Benchmarks

Bernstein benchmarks

Three things, each reproducible and each honest about its limits: a head-to-head quality eval against 4 other CLI agent orchestrators, a simulated parallel-scheduling speedup model, and a community cost benchmark you can add your own run to. Every number below is either computed from a published data file or quoted from the repo, and the page tells you which.

No leaderboard sheet where Bernstein wins everything. The head-to-head suite is gated in CI to lose at least two tasks and stay under an 80% winrate; the scheduling figures are a labelled simulation, not measured runs.

Head-to-head: CLI agent orchestrators

A reproducible 10-task eval comparing Bernstein against 4 other CLI agent orchestrators on a fixed worker model, three trials each, operator-scored against fixed acceptance checks. Bernstein loses 4 of 10 tasks; its winrate is 60%. Ties count as a win for every tied tool, which is the honest way to score a shared top result.

Read the full per-task scores or the methodology and repro script. The honesty gate lives in tests/benchmarks-honesty.test.ts.

Parallel scheduling speedup (simulation)

This is a simulation, not measured agent runs. It models a greedy list scheduler over 10 tasks with realistic dependency graphs, so treat it as a capacity-planning estimate rather than a leaderboard claim.

Configuration	Avg speedup vs single agent	Cost effect
3 agents	1.78x	model mixing reduces cost ~23%
5 agents	2.18x	same mix, more parallel slots

Full task table, scheduling model, and cost model are in docs/benchmarks/BENCHMARKS.md.
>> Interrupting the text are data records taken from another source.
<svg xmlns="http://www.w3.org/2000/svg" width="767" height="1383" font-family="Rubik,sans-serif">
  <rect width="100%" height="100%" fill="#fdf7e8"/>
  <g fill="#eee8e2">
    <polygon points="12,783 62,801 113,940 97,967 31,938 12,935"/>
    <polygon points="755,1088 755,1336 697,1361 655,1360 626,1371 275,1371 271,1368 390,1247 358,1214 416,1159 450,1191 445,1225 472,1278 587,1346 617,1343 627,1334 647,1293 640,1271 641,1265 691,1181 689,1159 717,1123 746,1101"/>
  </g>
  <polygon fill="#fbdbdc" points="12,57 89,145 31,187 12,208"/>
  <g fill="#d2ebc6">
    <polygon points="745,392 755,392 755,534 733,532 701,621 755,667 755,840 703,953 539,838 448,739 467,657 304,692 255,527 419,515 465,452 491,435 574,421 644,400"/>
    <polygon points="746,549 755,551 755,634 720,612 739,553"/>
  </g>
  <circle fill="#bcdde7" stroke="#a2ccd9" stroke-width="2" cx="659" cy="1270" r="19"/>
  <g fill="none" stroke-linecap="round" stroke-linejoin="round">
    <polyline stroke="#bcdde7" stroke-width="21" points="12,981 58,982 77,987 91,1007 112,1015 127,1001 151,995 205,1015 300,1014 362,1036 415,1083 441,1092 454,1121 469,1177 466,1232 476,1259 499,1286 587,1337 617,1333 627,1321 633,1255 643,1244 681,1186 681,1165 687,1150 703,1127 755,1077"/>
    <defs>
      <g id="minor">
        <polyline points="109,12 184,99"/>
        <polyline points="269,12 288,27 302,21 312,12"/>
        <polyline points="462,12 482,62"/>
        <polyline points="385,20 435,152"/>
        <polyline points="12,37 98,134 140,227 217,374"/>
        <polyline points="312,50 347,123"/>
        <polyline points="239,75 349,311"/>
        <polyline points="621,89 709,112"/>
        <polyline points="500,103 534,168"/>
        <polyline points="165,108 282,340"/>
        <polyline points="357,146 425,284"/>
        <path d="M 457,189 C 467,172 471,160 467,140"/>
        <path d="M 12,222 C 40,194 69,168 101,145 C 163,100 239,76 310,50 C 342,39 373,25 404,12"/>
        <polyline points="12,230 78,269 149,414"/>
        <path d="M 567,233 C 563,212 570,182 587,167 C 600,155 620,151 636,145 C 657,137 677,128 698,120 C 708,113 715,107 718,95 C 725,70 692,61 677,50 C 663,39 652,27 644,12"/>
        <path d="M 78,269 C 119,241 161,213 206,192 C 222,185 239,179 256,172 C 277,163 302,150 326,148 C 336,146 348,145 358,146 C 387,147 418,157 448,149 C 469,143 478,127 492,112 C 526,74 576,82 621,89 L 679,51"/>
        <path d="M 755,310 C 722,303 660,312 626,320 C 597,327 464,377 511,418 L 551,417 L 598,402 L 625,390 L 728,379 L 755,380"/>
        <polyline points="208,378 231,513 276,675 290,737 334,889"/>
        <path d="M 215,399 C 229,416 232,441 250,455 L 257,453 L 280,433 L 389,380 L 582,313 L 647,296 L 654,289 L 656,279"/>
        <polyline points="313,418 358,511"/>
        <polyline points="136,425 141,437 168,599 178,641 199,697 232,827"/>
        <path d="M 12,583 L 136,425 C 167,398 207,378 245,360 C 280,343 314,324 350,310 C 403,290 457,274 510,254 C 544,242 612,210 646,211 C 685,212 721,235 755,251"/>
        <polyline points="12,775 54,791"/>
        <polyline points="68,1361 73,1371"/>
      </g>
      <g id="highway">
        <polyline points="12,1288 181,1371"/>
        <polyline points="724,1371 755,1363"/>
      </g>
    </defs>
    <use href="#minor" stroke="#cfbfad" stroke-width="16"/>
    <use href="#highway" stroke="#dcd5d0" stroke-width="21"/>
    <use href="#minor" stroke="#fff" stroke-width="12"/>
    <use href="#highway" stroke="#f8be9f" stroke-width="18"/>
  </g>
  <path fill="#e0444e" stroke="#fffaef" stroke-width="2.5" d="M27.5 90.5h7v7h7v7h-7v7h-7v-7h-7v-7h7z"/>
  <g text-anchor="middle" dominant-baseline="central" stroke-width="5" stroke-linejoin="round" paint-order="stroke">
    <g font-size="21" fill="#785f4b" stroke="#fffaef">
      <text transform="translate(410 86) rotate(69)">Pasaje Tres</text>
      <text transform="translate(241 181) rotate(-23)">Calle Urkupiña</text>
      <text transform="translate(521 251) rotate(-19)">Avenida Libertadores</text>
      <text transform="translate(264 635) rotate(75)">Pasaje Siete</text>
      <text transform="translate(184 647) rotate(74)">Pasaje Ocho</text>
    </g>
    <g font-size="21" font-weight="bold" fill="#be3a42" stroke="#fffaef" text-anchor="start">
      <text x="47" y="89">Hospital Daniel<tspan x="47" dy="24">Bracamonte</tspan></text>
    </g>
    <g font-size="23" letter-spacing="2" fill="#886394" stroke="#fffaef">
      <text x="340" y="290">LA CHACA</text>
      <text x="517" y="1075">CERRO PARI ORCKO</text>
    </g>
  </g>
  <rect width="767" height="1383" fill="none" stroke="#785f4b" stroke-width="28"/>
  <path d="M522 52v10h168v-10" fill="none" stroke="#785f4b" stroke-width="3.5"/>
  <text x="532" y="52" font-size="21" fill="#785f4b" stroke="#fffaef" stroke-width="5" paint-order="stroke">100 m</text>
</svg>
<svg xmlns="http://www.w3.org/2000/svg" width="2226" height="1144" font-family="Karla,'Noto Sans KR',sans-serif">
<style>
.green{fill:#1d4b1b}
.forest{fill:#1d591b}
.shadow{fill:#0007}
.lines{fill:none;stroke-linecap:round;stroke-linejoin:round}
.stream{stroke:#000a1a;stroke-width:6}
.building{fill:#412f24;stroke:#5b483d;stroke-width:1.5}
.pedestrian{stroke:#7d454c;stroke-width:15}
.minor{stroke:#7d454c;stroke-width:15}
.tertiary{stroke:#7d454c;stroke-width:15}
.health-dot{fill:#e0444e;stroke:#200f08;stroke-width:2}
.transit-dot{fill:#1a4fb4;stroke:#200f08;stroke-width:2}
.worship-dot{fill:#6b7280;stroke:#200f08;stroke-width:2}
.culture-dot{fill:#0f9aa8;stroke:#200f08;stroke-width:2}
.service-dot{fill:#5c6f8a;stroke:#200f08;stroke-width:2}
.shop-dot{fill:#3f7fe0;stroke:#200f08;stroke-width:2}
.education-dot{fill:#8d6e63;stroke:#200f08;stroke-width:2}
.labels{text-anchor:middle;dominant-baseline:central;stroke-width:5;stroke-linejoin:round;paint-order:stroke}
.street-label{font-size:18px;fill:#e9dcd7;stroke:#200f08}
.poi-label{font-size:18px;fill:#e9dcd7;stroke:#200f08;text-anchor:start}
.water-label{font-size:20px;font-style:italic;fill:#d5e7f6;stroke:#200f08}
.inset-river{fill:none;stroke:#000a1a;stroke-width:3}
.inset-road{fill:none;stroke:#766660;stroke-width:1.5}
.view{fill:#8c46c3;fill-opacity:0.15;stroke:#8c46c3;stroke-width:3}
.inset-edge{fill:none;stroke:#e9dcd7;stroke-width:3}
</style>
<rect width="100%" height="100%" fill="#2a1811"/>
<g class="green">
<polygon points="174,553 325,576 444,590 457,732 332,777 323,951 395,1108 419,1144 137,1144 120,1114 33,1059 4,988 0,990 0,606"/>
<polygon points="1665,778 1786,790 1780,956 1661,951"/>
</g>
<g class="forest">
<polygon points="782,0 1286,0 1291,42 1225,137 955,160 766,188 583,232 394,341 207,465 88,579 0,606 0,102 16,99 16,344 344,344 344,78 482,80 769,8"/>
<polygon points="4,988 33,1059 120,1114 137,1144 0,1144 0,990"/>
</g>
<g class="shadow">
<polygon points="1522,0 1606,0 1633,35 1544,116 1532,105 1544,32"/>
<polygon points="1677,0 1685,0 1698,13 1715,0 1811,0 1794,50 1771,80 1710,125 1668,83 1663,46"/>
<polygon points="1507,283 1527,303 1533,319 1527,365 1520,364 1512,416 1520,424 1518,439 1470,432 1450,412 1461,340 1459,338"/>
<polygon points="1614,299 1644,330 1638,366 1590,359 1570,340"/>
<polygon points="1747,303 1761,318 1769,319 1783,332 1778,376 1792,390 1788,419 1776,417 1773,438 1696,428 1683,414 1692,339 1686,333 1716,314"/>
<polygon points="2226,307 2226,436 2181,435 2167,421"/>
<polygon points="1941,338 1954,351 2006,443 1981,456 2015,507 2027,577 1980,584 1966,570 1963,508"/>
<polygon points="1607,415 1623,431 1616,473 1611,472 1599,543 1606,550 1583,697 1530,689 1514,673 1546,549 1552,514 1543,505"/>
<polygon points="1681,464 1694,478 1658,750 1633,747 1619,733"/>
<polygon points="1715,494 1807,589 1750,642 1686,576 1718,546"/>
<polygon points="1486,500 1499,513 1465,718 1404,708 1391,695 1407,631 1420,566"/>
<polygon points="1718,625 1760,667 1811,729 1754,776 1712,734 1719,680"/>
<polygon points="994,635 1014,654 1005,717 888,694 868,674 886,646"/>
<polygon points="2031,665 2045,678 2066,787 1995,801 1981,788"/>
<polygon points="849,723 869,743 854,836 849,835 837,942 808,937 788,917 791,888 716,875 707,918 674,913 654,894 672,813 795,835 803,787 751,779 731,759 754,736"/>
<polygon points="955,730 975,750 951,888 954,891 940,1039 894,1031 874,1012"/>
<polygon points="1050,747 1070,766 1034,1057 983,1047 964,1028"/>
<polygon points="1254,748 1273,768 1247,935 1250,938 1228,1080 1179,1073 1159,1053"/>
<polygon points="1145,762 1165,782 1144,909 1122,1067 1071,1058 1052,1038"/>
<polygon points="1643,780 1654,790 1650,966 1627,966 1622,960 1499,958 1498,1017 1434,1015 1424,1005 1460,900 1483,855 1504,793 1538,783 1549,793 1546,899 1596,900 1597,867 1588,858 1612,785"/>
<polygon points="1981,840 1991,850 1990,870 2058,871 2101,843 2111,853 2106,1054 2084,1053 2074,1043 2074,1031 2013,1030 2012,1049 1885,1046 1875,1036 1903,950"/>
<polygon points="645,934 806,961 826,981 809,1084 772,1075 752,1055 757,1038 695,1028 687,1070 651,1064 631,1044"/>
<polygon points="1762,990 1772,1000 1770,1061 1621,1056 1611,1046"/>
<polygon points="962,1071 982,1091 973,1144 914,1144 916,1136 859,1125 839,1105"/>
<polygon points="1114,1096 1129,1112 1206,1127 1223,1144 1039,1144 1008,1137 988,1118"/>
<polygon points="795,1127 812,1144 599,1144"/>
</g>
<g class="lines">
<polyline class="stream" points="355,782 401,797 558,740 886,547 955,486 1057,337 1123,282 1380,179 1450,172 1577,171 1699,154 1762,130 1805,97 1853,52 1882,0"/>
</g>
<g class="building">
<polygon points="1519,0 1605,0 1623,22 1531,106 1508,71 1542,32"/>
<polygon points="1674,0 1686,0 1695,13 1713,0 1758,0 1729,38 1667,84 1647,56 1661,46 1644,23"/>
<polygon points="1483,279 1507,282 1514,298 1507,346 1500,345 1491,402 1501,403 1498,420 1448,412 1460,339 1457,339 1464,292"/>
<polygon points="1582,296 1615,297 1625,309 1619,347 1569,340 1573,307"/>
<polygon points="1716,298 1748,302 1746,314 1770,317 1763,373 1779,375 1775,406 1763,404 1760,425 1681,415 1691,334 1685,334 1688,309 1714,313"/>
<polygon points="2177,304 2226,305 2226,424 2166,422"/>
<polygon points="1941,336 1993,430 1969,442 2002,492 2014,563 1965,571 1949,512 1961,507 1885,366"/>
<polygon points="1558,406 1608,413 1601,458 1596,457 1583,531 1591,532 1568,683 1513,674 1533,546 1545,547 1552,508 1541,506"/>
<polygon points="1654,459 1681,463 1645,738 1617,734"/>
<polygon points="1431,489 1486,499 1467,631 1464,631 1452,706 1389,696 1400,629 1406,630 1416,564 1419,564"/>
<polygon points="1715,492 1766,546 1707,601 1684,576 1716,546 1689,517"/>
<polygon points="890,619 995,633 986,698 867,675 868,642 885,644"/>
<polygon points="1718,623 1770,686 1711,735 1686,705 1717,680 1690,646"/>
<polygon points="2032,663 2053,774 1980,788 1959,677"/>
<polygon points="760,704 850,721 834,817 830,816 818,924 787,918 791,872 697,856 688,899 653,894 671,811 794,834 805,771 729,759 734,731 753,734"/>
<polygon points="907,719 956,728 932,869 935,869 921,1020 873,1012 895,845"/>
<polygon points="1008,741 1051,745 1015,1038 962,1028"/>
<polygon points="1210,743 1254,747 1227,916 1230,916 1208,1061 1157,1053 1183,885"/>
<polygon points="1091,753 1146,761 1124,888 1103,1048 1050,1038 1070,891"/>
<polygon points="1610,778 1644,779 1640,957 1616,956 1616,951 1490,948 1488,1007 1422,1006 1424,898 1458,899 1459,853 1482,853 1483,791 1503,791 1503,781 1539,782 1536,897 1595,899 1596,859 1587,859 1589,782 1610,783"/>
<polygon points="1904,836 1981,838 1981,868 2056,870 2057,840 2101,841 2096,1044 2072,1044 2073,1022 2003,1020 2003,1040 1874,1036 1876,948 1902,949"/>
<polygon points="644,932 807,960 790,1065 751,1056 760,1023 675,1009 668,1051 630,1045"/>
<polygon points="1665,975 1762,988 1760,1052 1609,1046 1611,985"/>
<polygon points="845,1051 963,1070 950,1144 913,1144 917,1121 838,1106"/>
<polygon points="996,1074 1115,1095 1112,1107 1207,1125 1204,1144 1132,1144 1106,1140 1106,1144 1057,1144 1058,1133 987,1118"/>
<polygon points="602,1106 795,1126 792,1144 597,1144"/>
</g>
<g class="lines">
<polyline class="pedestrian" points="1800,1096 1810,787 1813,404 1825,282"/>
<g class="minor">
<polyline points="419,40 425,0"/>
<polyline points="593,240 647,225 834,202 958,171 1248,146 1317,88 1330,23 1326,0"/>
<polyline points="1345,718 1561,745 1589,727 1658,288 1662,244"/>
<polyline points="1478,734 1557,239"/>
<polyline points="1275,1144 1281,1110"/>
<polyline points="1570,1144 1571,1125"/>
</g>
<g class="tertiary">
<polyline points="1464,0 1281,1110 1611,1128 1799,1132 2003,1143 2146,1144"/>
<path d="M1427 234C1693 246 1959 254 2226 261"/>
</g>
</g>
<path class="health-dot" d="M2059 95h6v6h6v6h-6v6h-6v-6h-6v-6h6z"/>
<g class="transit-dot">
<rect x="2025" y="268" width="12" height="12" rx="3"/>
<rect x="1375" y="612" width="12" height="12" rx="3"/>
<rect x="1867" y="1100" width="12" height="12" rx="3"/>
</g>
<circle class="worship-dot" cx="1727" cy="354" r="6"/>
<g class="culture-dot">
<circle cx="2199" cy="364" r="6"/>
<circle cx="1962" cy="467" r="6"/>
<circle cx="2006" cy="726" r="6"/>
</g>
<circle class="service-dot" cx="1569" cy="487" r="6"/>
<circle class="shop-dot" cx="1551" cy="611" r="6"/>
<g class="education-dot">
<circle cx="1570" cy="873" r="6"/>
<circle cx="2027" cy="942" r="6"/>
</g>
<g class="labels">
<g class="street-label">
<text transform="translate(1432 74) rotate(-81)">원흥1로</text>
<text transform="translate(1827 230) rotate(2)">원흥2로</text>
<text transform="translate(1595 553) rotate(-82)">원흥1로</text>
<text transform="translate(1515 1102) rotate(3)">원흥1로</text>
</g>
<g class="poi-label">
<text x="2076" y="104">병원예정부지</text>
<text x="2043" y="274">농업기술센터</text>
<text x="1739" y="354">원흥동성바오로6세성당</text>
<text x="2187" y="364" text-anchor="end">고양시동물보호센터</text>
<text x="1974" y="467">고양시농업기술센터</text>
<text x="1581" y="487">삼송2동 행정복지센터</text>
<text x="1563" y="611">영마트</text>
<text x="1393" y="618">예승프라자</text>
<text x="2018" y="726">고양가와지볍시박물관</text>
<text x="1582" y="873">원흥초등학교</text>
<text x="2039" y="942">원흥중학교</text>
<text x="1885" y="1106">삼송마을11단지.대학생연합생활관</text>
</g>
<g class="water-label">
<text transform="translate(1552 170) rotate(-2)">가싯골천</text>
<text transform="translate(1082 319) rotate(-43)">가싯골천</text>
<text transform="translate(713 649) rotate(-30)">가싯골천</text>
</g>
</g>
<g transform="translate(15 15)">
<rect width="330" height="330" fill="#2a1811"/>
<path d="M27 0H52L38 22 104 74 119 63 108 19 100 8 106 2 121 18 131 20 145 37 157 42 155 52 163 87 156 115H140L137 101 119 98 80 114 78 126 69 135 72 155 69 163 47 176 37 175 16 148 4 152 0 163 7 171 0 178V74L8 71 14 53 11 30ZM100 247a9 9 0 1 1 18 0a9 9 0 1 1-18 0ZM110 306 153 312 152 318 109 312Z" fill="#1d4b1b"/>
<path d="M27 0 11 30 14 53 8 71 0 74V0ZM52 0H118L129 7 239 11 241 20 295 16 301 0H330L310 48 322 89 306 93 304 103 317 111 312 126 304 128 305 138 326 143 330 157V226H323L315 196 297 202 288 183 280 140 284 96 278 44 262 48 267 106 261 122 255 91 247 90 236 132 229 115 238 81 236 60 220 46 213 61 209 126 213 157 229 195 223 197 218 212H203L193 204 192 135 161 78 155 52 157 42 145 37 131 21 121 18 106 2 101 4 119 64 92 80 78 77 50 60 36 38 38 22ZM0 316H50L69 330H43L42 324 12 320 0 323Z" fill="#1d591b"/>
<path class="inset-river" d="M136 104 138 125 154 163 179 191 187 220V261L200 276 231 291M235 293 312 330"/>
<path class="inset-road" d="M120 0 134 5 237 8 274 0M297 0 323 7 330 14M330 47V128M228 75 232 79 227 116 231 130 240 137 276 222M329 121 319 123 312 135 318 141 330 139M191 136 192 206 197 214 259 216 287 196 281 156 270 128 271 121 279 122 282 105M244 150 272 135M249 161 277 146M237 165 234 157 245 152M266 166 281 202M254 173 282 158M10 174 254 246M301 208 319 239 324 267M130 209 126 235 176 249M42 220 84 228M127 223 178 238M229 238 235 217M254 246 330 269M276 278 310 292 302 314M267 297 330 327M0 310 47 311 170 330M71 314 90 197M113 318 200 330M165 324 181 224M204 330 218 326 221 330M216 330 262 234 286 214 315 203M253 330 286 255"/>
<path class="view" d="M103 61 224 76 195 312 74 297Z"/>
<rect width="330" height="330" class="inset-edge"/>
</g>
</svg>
Reproduce locally with uv run python benchmarks/run_benchmark.py.

Community cost benchmark

What does a Bernstein session actually cost on your setup? This benchmark collects real bernstein cost --json runs so you can sanity-check the bill before you install, across different models and hardware rather than from one machine.

To add a row, run bernstein cost --json after a session and submit the task count, model breakdown, total cost, cost-per-task, wall-clock time, and hardware. Two paths:

Comment your output on the cost-benchmark issue (#787).
Open a PR adding a row to docs/benchmarks/BENCHMARKS.md.

Submitted runs are published with attribution to the setup they came from. The schema is whatever bernstein cost --json emits, so there is nothing to fill in by hand.